**Extracted material:**
__________________________________________________
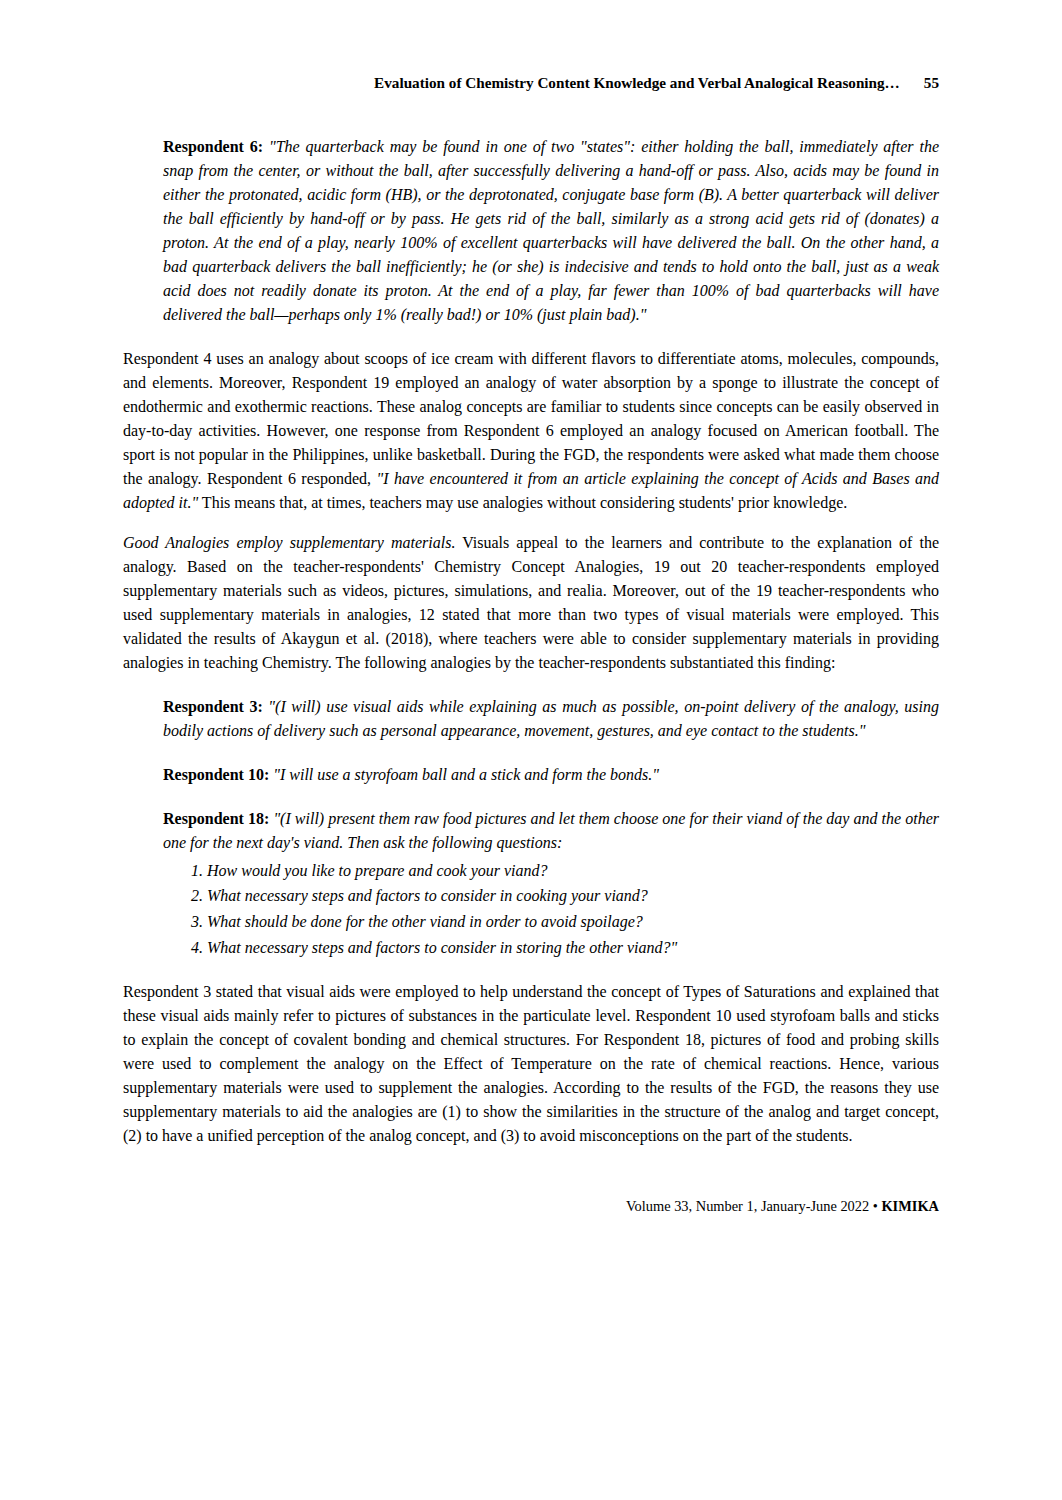Evaluation of Chemistry Content Knowledge and Verbal Analogical Reasoning…55
Respondent 6: "The quarterback may be found in one of two "states": either holding the ball, immediately after the snap from the center, or without the ball, after successfully delivering a hand-off or pass. Also, acids may be found in either the protonated, acidic form (HB), or the deprotonated, conjugate base form (B). A better quarterback will deliver the ball efficiently by hand-off or by pass. He gets rid of the ball, similarly as a strong acid gets rid of (donates) a proton. At the end of a play, nearly 100% of excellent quarterbacks will have delivered the ball. On the other hand, a bad quarterback delivers the ball inefficiently; he (or she) is indecisive and tends to hold onto the ball, just as a weak acid does not readily donate its proton. At the end of a play, far fewer than 100% of bad quarterbacks will have delivered the ball—perhaps only 1% (really bad!) or 10% (just plain bad)."
Respondent 4 uses an analogy about scoops of ice cream with different flavors to differentiate atoms, molecules, compounds, and elements. Moreover, Respondent 19 employed an analogy of water absorption by a sponge to illustrate the concept of endothermic and exothermic reactions. These analog concepts are familiar to students since concepts can be easily observed in day-to-day activities. However, one response from Respondent 6 employed an analogy focused on American football. The sport is not popular in the Philippines, unlike basketball. During the FGD, the respondents were asked what made them choose the analogy. Respondent 6 responded, "I have encountered it from an article explaining the concept of Acids and Bases and adopted it." This means that, at times, teachers may use analogies without considering students' prior knowledge.
Good Analogies employ supplementary materials. Visuals appeal to the learners and contribute to the explanation of the analogy. Based on the teacher-respondents' Chemistry Concept Analogies, 19 out 20 teacher-respondents employed supplementary materials such as videos, pictures, simulations, and realia. Moreover, out of the 19 teacher-respondents who used supplementary materials in analogies, 12 stated that more than two types of visual materials were employed. This validated the results of Akaygun et al. (2018), where teachers were able to consider supplementary materials in providing analogies in teaching Chemistry. The following analogies by the teacher-respondents substantiated this finding:
Respondent 3: "(I will) use visual aids while explaining as much as possible, on-point delivery of the analogy, using bodily actions of delivery such as personal appearance, movement, gestures, and eye contact to the students."
Respondent 10: "I will use a styrofoam ball and a stick and form the bonds."
Respondent 18: "(I will) present them raw food pictures and let them choose one for their viand of the day and the other one for the next day's viand. Then ask the following questions:
How would you like to prepare and cook your viand?
What necessary steps and factors to consider in cooking your viand?
What should be done for the other viand in order to avoid spoilage?
What necessary steps and factors to consider in storing the other viand?"
Respondent 3 stated that visual aids were employed to help understand the concept of Types of Saturations and explained that these visual aids mainly refer to pictures of substances in the particulate level. Respondent 10 used styrofoam balls and sticks to explain the concept of covalent bonding and chemical structures. For Respondent 18, pictures of food and probing skills were used to complement the analogy on the Effect of Temperature on the rate of chemical reactions. Hence, various supplementary materials were used to supplement the analogies. According to the results of the FGD, the reasons they use supplementary materials to aid the analogies are (1) to show the similarities in the structure of the analog and target concept, (2) to have a unified perception of the analog concept, and (3) to avoid misconceptions on the part of the students.
Volume 33, Number 1, January-June 2022 • KIMIKA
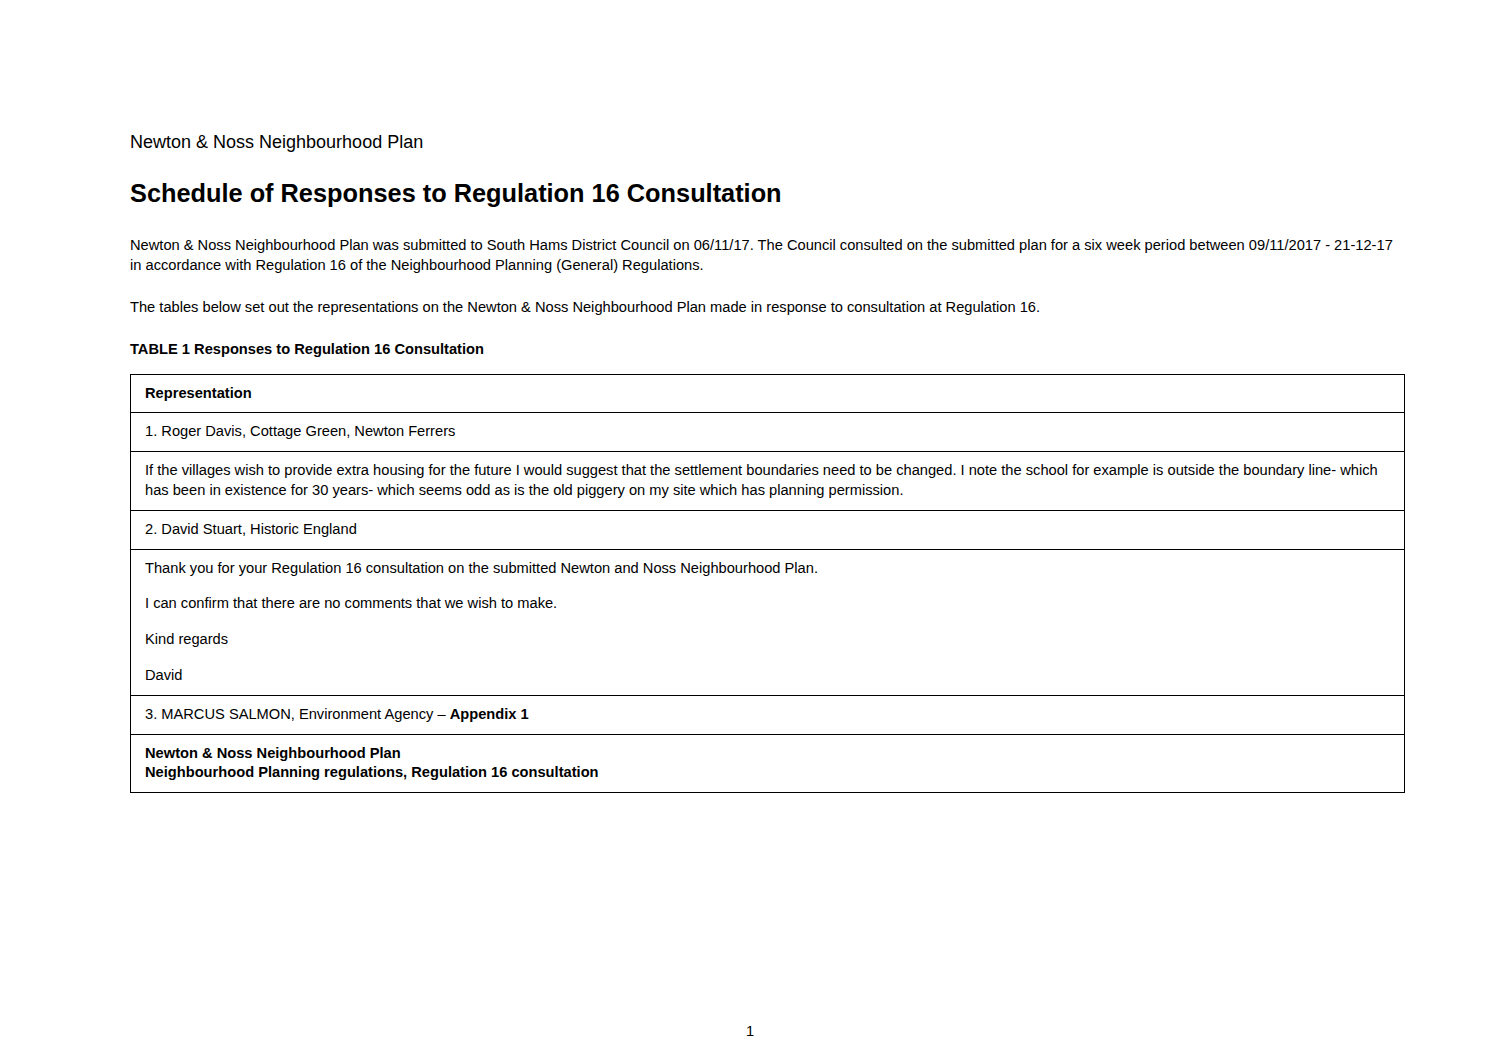Newton & Noss Neighbourhood Plan
Schedule of Responses to Regulation 16 Consultation
Newton & Noss Neighbourhood Plan was submitted to South Hams District Council on 06/11/17. The Council consulted on the submitted plan for a six week period between 09/11/2017 - 21-12-17 in accordance with Regulation 16 of the Neighbourhood Planning (General) Regulations.
The tables below set out the representations on the Newton & Noss Neighbourhood Plan made in response to consultation at Regulation 16.
TABLE 1 Responses to Regulation 16 Consultation
| Representation |
| 1. Roger Davis, Cottage Green, Newton Ferrers |
| If the villages wish to provide extra housing for the future I would suggest that the settlement boundaries need to be changed. I note the school for example is outside the boundary line- which has been in existence for 30 years- which seems odd as is the old piggery on my site which has planning permission. |
| 2. David Stuart, Historic England |
| Thank you for your Regulation 16 consultation on the submitted Newton and Noss Neighbourhood Plan. I can confirm that there are no comments that we wish to make. Kind regards David |
| 3. MARCUS SALMON, Environment Agency – Appendix 1 |
| Newton & Noss Neighbourhood Plan Neighbourhood Planning regulations, Regulation 16 consultation |
1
__________________________________________________
**What is expected:** Your task is to output the material word for word while leaving out every image.

**Finished task:**
Evaluation of Chemistry Content Knowledge and Verbal Analogical Reasoning…55
Respondent 6: "The quarterback may be found in one of two "states": either holding the ball, immediately after the snap from the center, or without the ball, after successfully delivering a hand-off or pass. Also, acids may be found in either the protonated, acidic form (HB), or the deprotonated, conjugate base form (B). A better quarterback will deliver the ball efficiently by hand-off or by pass. He gets rid of the ball, similarly as a strong acid gets rid of (donates) a proton. At the end of a play, nearly 100% of excellent quarterbacks will have delivered the ball. On the other hand, a bad quarterback delivers the ball inefficiently; he (or she) is indecisive and tends to hold onto the ball, just as a weak acid does not readily donate its proton. At the end of a play, far fewer than 100% of bad quarterbacks will have delivered the ball—perhaps only 1% (really bad!) or 10% (just plain bad)."
Respondent 4 uses an analogy about scoops of ice cream with different flavors to differentiate atoms, molecules, compounds, and elements. Moreover, Respondent 19 employed an analogy of water absorption by a sponge to illustrate the concept of endothermic and exothermic reactions. These analog concepts are familiar to students since concepts can be easily observed in day-to-day activities. However, one response from Respondent 6 employed an analogy focused on American football. The sport is not popular in the Philippines, unlike basketball. During the FGD, the respondents were asked what made them choose the analogy. Respondent 6 responded, "I have encountered it from an article explaining the concept of Acids and Bases and adopted it." This means that, at times, teachers may use analogies without considering students' prior knowledge.
Good Analogies employ supplementary materials. Visuals appeal to the learners and contribute to the explanation of the analogy. Based on the teacher-respondents' Chemistry Concept Analogies, 19 out 20 teacher-respondents employed supplementary materials such as videos, pictures, simulations, and realia. Moreover, out of the 19 teacher-respondents who used supplementary materials in analogies, 12 stated that more than two types of visual materials were employed. This validated the results of Akaygun et al. (2018), where teachers were able to consider supplementary materials in providing analogies in teaching Chemistry. The following analogies by the teacher-respondents substantiated this finding:
Respondent 3: "(I will) use visual aids while explaining as much as possible, on-point delivery of the analogy, using bodily actions of delivery such as personal appearance, movement, gestures, and eye contact to the students."
Respondent 10: "I will use a styrofoam ball and a stick and form the bonds."
Respondent 18: "(I will) present them raw food pictures and let them choose one for their viand of the day and the other one for the next day's viand. Then ask the following questions:
How would you like to prepare and cook your viand?
What necessary steps and factors to consider in cooking your viand?
What should be done for the other viand in order to avoid spoilage?
What necessary steps and factors to consider in storing the other viand?"
Respondent 3 stated that visual aids were employed to help understand the concept of Types of Saturations and explained that these visual aids mainly refer to pictures of substances in the particulate level. Respondent 10 used styrofoam balls and sticks to explain the concept of covalent bonding and chemical structures. For Respondent 18, pictures of food and probing skills were used to complement the analogy on the Effect of Temperature on the rate of chemical reactions. Hence, various supplementary materials were used to supplement the analogies. According to the results of the FGD, the reasons they use supplementary materials to aid the analogies are (1) to show the similarities in the structure of the analog and target concept, (2) to have a unified perception of the analog concept, and (3) to avoid misconceptions on the part of the students.
Volume 33, Number 1, January-June 2022 • KIMIKA
Newton & Noss Neighbourhood Plan
Schedule of Responses to Regulation 16 Consultation
Newton & Noss Neighbourhood Plan was submitted to South Hams District Council on 06/11/17. The Council consulted on the submitted plan for a six week period between 09/11/2017 - 21-12-17 in accordance with Regulation 16 of the Neighbourhood Planning (General) Regulations.
The tables below set out the representations on the Newton & Noss Neighbourhood Plan made in response to consultation at Regulation 16.
TABLE 1 Responses to Regulation 16 Consultation
| Representation |
| 1. Roger Davis, Cottage Green, Newton Ferrers |
| If the villages wish to provide extra housing for the future I would suggest that the settlement boundaries need to be changed. I note the school for example is outside the boundary line- which has been in existence for 30 years- which seems odd as is the old piggery on my site which has planning permission. |
| 2. David Stuart, Historic England |
| Thank you for your Regulation 16 consultation on the submitted Newton and Noss Neighbourhood Plan. I can confirm that there are no comments that we wish to make. Kind regards David |
| 3. MARCUS SALMON, Environment Agency – Appendix 1 |
| Newton & Noss Neighbourhood Plan Neighbourhood Planning regulations, Regulation 16 consultation |
1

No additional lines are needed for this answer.